Apple is taking its fight over App Store control to a higher court, filing a notice of appeal today with the Ninth Circuit Court of Appeals. The move challenges a blistering April 30th decision by U.S. District Judge Yvonne Gonzalez Rogers in the long-running legal battle with Epic Games. That ruling not only barred Apple from collecting commissions on many external app purchases in the US but also included extraordinary judicial rebukes, including a rare referral for a potential criminal contempt investigation.
Judge’s Harsh Rebuke and Contempt Referral
The dispute centers on Apple’s “anti-steering” rules – policies designed to prevent developers from directing users to payment options outside Apple’s own system, thereby bypassing its commission structure. Epic Games successfully argued in a motion filed in March that Apple’s implementation violated a 2021 injunction stemming from California’s Unfair Competition Law. In her April 30th order (targeting Docket Entry 1508), Judge Rogers found Apple had “willfully chose not to comply” with the earlier mandate.
She determined Apple acted “with the express intent to create new anticompetitive barriers,” stated its compliance arguments “strain credulity,” and added, “That it thought this court would tolerate such insubordination was a gross miscalculation.”
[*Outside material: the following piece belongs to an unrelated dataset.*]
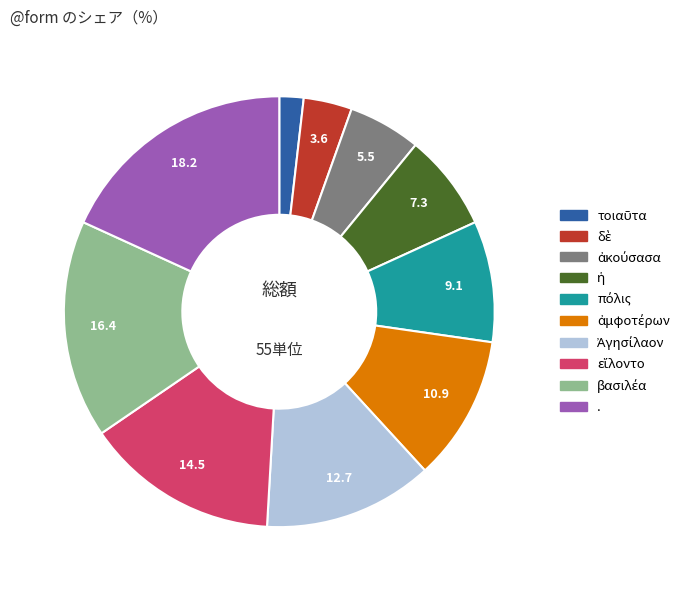

How many segments does this pie chart have?

10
The ruling specifically forbids Apple from imposing any fee or commission on purchases consumers make through external links provided by developers in the US App Store and prevents Apple from restricting how developers display or communicate these links. This complex legal fight has seen previous appeals, identified in court documents under case numbers 21-16506 and 21-16695, underscoring its protracted nature.
Beyond the financial implications, Judge Rogers’ decision was notable for its sharp tone and actions. She found testimony from Apple Vice President of Finance, Alex Roman, “not credible” and “replete with misdirection and outright lies under oath.” In a move legal observers described as unusual for such cases, the judge referred Apple to federal prosecutors for a potential criminal contempt investigation. Furthermore, Apple was sanctioned for what the judge called the “misuse of attorney-client privilege designations to delay proceedings.”
Apple’s Compliance and Continued Opposition
Before the April 30th ruling, Apple had attempted to satisfy the original 2021 injunction by allowing developers a single external link, but controversially planned to charge a 12 to 27 percent commission on purchases made via that link within seven days – a system requiring developers to use Apple’s “External Link Account entitlement.”
Court documents revealed internal disagreement over this plan, with Apple Fellow Phil Schiller testifying he had initially opposed the fee structure, fearing it would create an “antagonistic relationship” with developers. Judge Rogers ultimately rejected this approach.
Following the harsh ruling, Apple did move to comply with the stricter terms, updating its App Store Review Guidelines on May 1st for the US market. These changes explicitly permit external links without commission and clarify the entitlement system isn’t needed for this purpose in the US. Music streaming service Spotify acted immediately, submitting an updated app utilizing the new freedom, which Apple approved on May 2nd. However, Apple made its disagreement clear early on. “We strongly disagree with the decision. We will comply with the court’s order and we will appeal,” an Apple spokesperson stated on May 1st, culminating in today’s formal appeal filing.
Competitive Fallout and Broader Context
The ruling Apple now contests has already sent ripples through the competitive environment. Epic Games, Apple’s primary antagonist in this saga, announced new Epic Games Store terms on May 1st, including a 0% commission tier starting in June 2025 and new “webshops,” explicitly crediting “new legal rulings” for allowing developers to link to these alternatives from within iOS games in the US and EU.
Following Apple’s appeal notice today, Epic revealed plans to use its established EU developer entity to launch its store and Fortnite on iOS in the US, directly challenging Apple’s position. Epic CEO Tim Sweeney had previously offered a “peace proposal,” suggesting Fortnite could return globally if Apple adopted the court’s “friction-free, Apple-tax-free framework worldwide.”
This US legal drama unfolds against a backdrop of international regulatory pressure; the European Commission hit Apple with a €500 million fine on April 23rd under the Digital Markets Act (DMA) – a sweeping EU regulation targeting large tech platforms – for similar anti-steering violations. The current conflict over the injunction’s scope follows the US Supreme Court’s decision in January not to hear earlier appeals from either Apple or Epic on the original 2021 trial verdict, leaving the California anti-steering injunction intact.